I don't know if any of you have heard of this process, but i searched it up and i didnt see any threads about it. maybe im just bad at searching but.... A guy at the local reptile store said that you can grow springtails a really easy, cheap, and fast way. In fish flakes, springtail eggs are used, so he said to put a bunch of fish flakes in vermiculite with a little bit of dirt in it, and overnight it will be full os springs. I'm testing it as i type this post, and I will inform everyone of my progress tomorrow in the morning.


----------



## lacerta (Aug 27, 2004)

Yes, it is a phenomena known as "spontaneous generation". Garbage and manure does the same thing -- it will bring forth loads of maggots and flys. Unfortunately it was disproved about a hundred years ago by a gentleman named Louis Pasteur. I think the guy at the reptile show is a little behind on the literature. Fish flakes make a fine springtail food, and chances are that if there are any springtails already in the soil they will rapidly multiply to take advantage of this food source.

George


----------



## KeroKero (Jun 13, 2004)

Otherwise, I'd be really interested in how they collect the springtail eggs :roll: I've had springtails randomly show up in various cultures and potted plants. They usually have traveled from plants, tanks, or springtail cultures... or lately they are the springtails that hang out normally at my back door lol. Little black guys... can't seem to culture them on purpose...
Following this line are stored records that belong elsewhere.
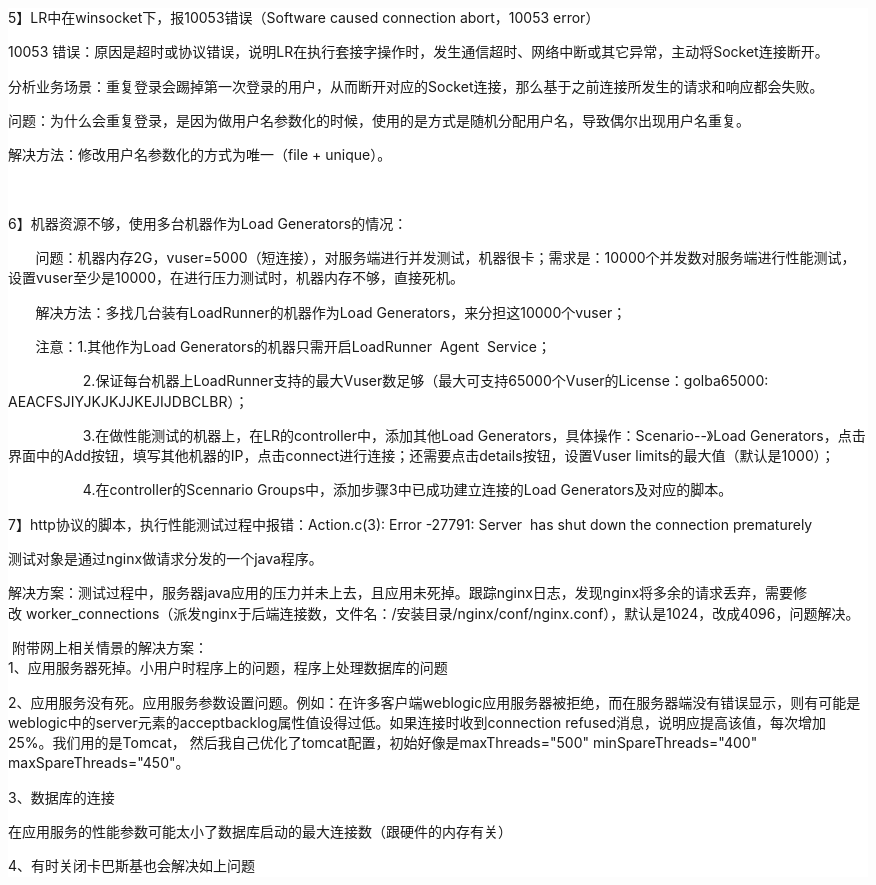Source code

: 5】LR中在winsocket下，报10053错误（Software caused connection
abort，10053 error）

10053
错误：原因是超时或协议错误，说明LR在执行套接字操作时，发生通信超时、网络中断或其它异常，主动将Socket连接断开。

分析业务场景：重复登录会踢掉第一次登录的用户，从而断开对应的Socket连接，那么基于之前连接所发生的请求和响应都会失败。

问题：为什么会重复登录，是因为做用户名参数化的时候，使用的是方式是随机分配用户名，导致偶尔出现用户名重复。

解决方法：修改用户名参数化的方式为唯一（file + unique）。

 

6】机器资源不够，使用多台机器作为Load Generators的情况：

      
问题：机器内存2G，vuser=5000（短连接），对服务端进行并发测试，机器很卡；需求是：10000个并发数对服务端进行性能测试，设置vuser至少是10000，在进行压力测试时，机器内存不够，直接死机。

       解决方法：多找几台装有LoadRunner的机器作为Load
Generators，来分担这10000个vuser；

       注意：1.其他作为Load Generators的机器只需开启LoadRunner  Agent
 Service；

                  
2.保证每台机器上LoadRunner支持的最大Vuser数足够（最大可支持65000个Vuser的License：golba65000:
AEACFSJIYJKJKJJKEJIJDBCLBR）；

                 
 3.在做性能测试的机器上，在LR的controller中，添加其他Load
Generators，具体操作：Scenario\--》Load
Generators，点击界面中的Add按钮，填写其他机器的IP，点击connect进行连接；还需要点击details按钮，设置Vuser
limits的最大值（默认是1000）；

                   4.在controller的Scennario
Groups中，添加步骤3中已成功建立连接的Load Generators及对应的脚本。

7】http协议的脚本，执行性能测试过程中报错：Action.c(3): Error -27791:
Server  has shut down the connection prematurely

测试对象是通过nginx做请求分发的一个java程序。

解决方案：测试过程中，服务器java应用的压力并未上去，且应用未死掉。跟踪nginx日志，发现nginx将多余的请求丢弃，需要修改 worker\_connections（派发nginx于后端连接数，文件名：/安装目录/nginx/conf/nginx.conf），默认是1024，改成4096，问题解决。

 附带网上相关情景的解决方案：\
1、应用服务器死掉。小用户时程序上的问题，程序上处理数据库的问题

2、应用服务没有死。应用服务参数设置问题。例如：在许多客户端weblogic应用服务器被拒绝，而在服务器端没有错误显示，则有可能是weblogic中的server元素的acceptbacklog属性值设得过低。如果连接时收到connection
refused消息，说明应提高该值，每次增加25%。我们用的是Tomcat，
然后我自己优化了tomcat配置，初始好像是maxThreads=\"500\"
minSpareThreads=\"400\" maxSpareThreads=\"450\"。

3、数据库的连接

在应用服务的性能参数可能太小了数据库启动的最大连接数（跟硬件的内存有关）

4、有时关闭卡巴斯基也会解决如上问题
I'm always a little skeptical of what some people tell me at shows/in pet stores. Like the time a guy tried to sell me an "albino cricket" (which was actually just a recently shed cricket that was white because it's exoskeleton hadn't hardened up yet).


----------



## DooperMan (Sep 23, 2007)

I feel pretty dumb right now...  I have no idea how i fell for that, even though at the time, I was pretty convinced. I think it must have been me not wanting to pay 20 bucks to ship in a culture, which i ended up doing last night...


----------



## KeroKero (Jun 13, 2004)

I don't know if the guy was messing with you... or actually believed it himself. Wouldn't be suprised if someone told him that, and he believed it after making a culture and had them randomly appear (from where is the question - cooked fish flakes? Doubtful).

Often it's best to look around to local froggers for a starter colony if you don't want to deal with shipping... while you don't have your location listed so I can't point you in any specific direction, check out the regional section to see if there is a local group near you. Handy to have a local person as back up for food supplies.


----------